Here are the three governing laws of life: To Be; To Re-Be; To Be Better. The life force demands Existence. And we strain every nerve to keep ourselves alive. The life force demands Reproduction. And our physical machinery is shifted and rearranged repeatedly, with arrayed impulses to suit - to keep the race alive. Then, most imperative of all, the life force demands Improvement. And all creation groaneth and
travaileth in this one vast endeavor. Not merely this thing - permanently; not merely more of this thing - continuously; but better things, ever better and better types, has been the demand of life upon us, and we have fulfilled it.
Under this last and highest law, as the main factor in securing to the race its due improvement, comes that supreme officer of the life process, the Mother. Her functions are complex, subtle, powerful, of measureless value.

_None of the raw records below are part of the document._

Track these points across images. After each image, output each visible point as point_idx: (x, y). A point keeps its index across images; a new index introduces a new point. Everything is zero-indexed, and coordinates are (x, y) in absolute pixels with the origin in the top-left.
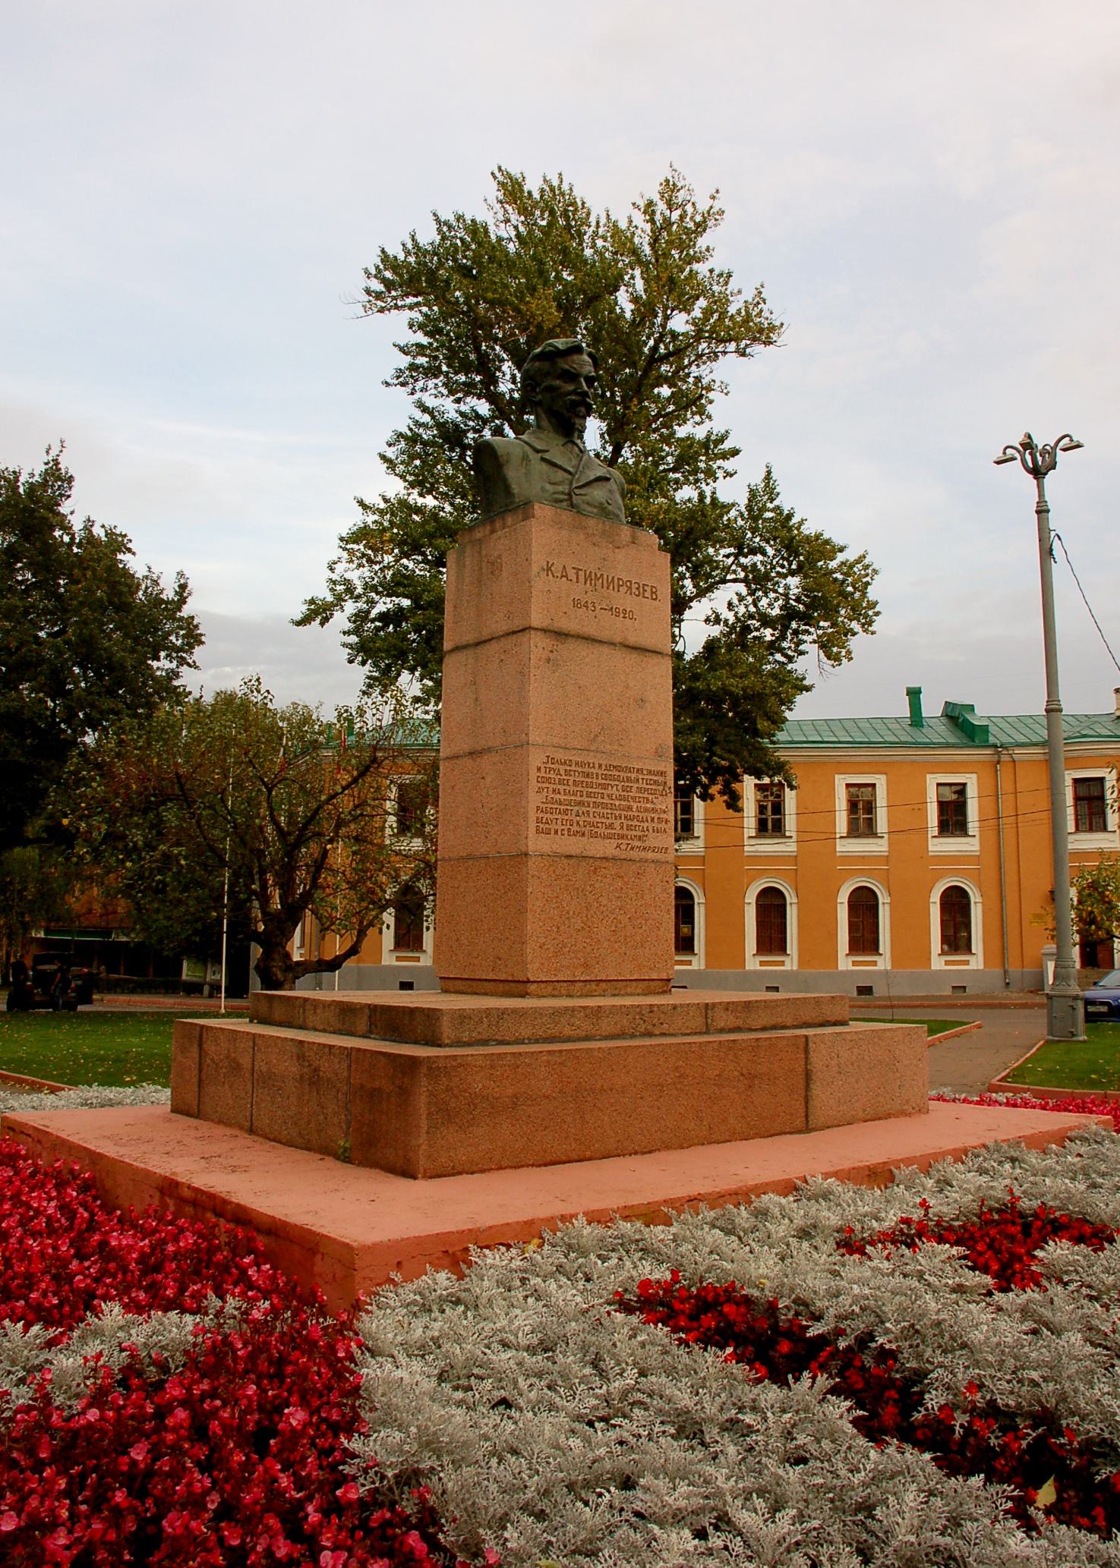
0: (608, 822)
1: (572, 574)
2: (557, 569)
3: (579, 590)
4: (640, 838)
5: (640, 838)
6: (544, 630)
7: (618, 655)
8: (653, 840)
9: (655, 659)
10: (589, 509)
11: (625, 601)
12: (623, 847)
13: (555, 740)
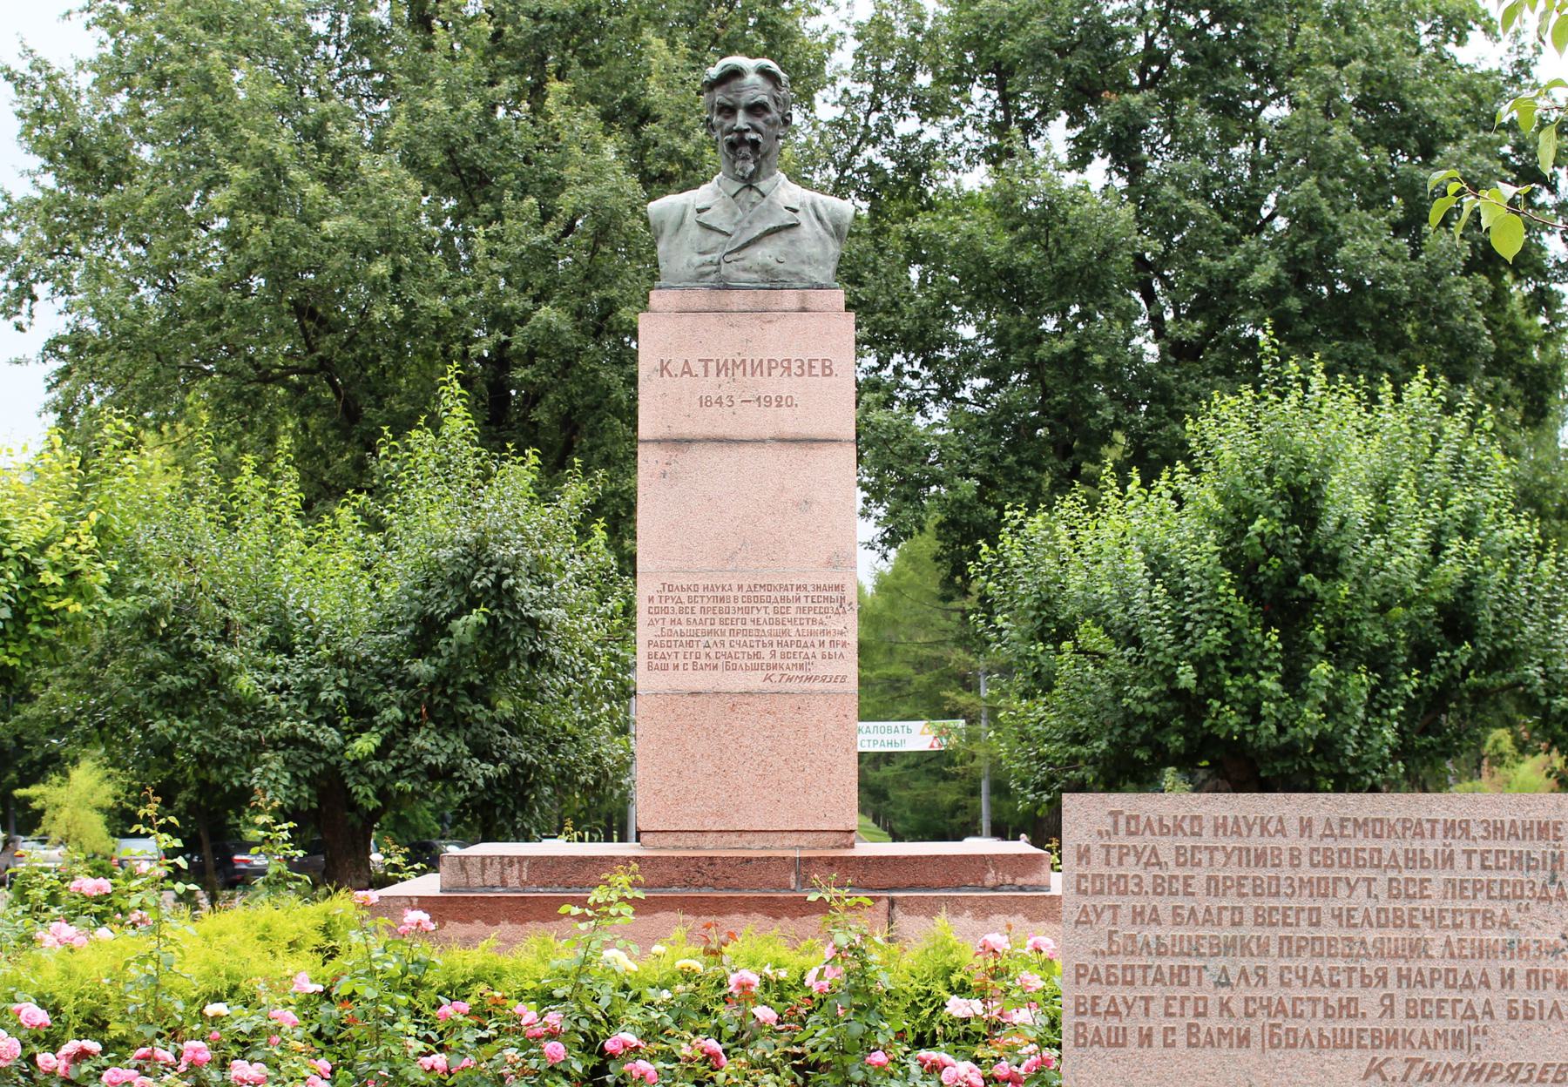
0: (1334, 997)
1: (698, 368)
2: (676, 366)
3: (710, 385)
4: (1457, 1040)
5: (1457, 1040)
6: (658, 441)
7: (769, 457)
8: (821, 668)
9: (828, 449)
10: (745, 276)
11: (776, 384)
12: (776, 678)
13: (674, 565)
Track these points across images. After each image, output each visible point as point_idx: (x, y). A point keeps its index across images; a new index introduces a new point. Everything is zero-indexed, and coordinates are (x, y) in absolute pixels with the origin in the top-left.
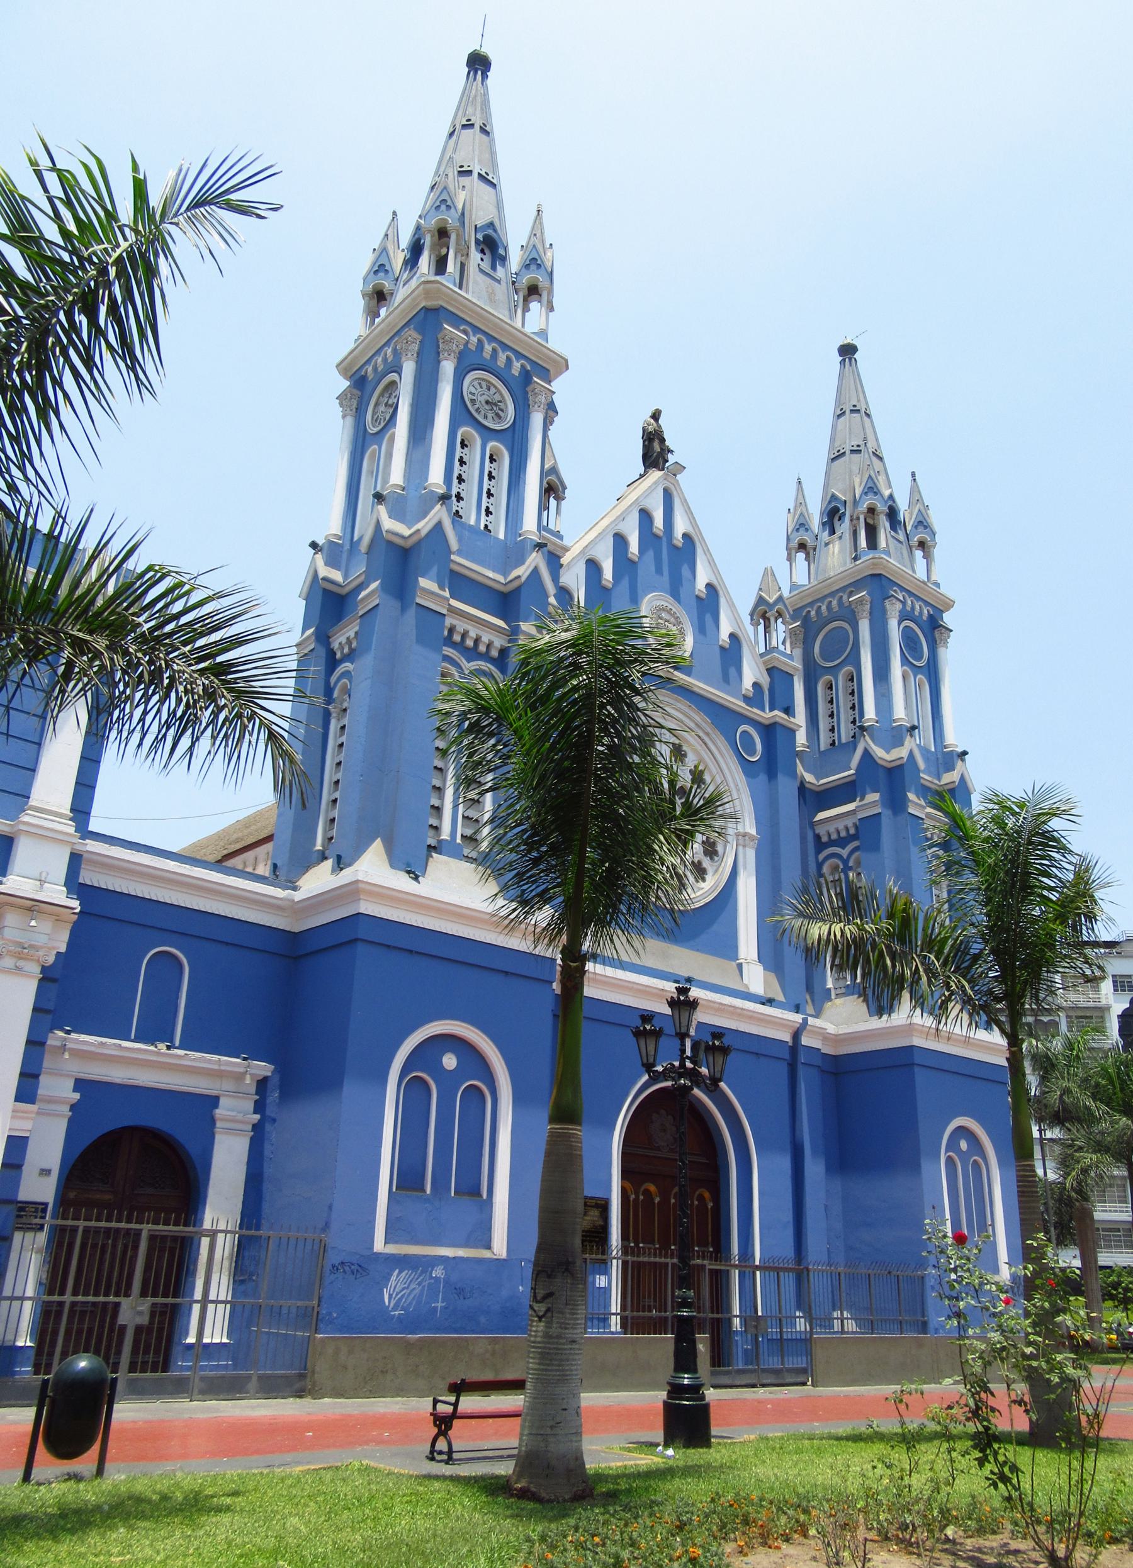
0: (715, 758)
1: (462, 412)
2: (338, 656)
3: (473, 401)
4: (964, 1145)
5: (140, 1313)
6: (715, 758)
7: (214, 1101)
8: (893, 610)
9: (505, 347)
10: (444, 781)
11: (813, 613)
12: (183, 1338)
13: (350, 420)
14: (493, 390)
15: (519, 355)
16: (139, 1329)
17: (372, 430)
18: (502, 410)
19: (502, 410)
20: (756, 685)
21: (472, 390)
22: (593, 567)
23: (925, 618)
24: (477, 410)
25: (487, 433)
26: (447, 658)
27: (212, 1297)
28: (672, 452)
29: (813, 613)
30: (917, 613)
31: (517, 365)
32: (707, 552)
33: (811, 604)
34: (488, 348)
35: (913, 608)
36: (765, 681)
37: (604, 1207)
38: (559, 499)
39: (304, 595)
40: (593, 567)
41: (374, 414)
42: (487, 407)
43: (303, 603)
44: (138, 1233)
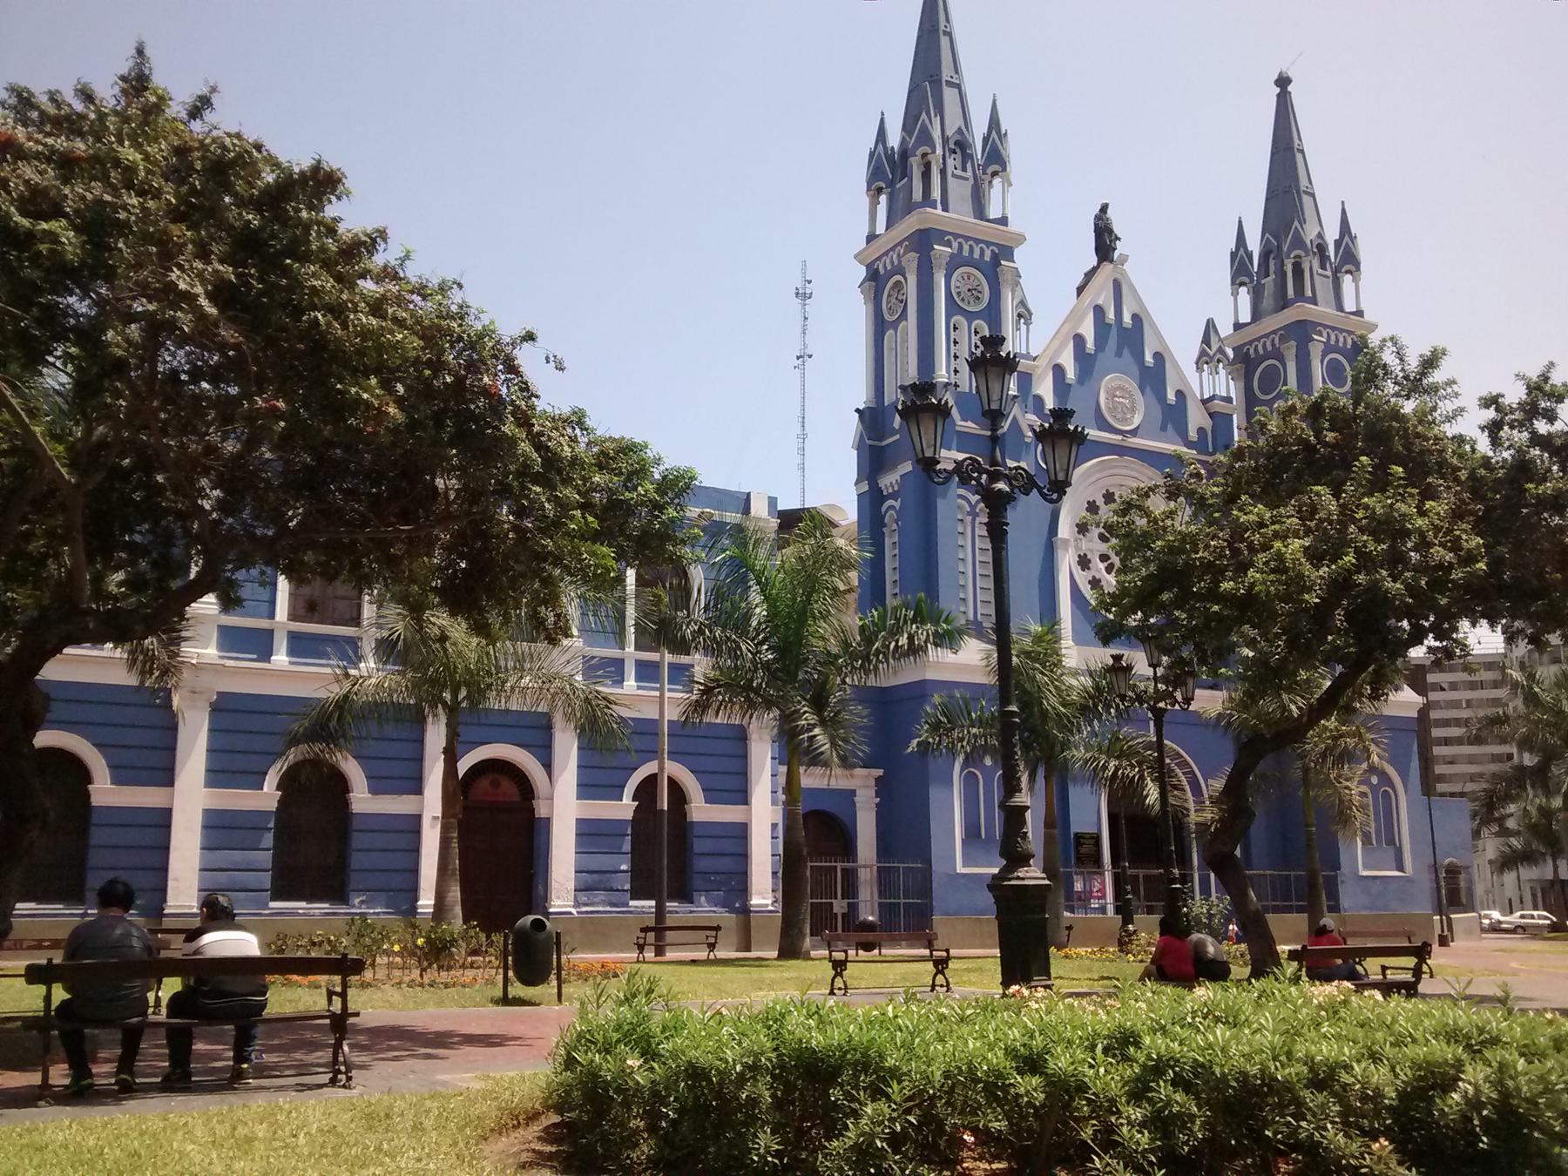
0: (979, 957)
1: (953, 307)
2: (885, 493)
3: (959, 293)
4: (1374, 780)
5: (842, 907)
6: (979, 957)
7: (853, 793)
8: (1316, 350)
9: (978, 241)
10: (966, 580)
11: (1252, 351)
12: (1509, 774)
13: (871, 306)
14: (972, 278)
15: (989, 244)
16: (843, 914)
17: (887, 317)
18: (980, 292)
19: (980, 292)
20: (1201, 430)
21: (958, 284)
22: (1058, 370)
23: (1349, 347)
24: (963, 300)
25: (971, 315)
26: (961, 496)
27: (868, 903)
28: (1119, 239)
29: (1252, 351)
30: (1341, 345)
31: (988, 254)
32: (1153, 325)
33: (1250, 343)
34: (966, 247)
35: (1337, 341)
36: (1207, 423)
37: (1097, 839)
38: (1028, 324)
39: (856, 446)
40: (1058, 370)
41: (888, 303)
42: (969, 294)
43: (855, 452)
44: (836, 867)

Her first duty is to grow nobly for her mighty purpose. Her next is to select, with inexorable high standard, the fit assistant for her work. The third - to fitly bear, bring forth, and nurse the child. Following these, last and highest of all, comes our great race - process of social parentage, which transmits to each new generation the gathered knowledge, the accumulated advantages of the past.
When mother and father labor and save for years to give their children the "advantages" of civilization; when a whole state taxes itself to teach its children; that is the Life Force even more than the direct
impulse of personal passion. The pressure of progress, the resistless demand of better conditions for our children, is life's largest imperative, the fullest expression of motherhood.
But even if we confine ourselves for the time being to the plane of mere replenishment, to that general law under which animals continue in existence upon earth, even here the brief period of pre-paternal excitement is but a passing hour compared to the weeks and months, yes, years, in the higher species, of maternal service, love and care. The human father, too, toils for his family; but the love, the power, the
pride of fatherhood are not symbolized by the mischievous butterfly baby we have elected to worship.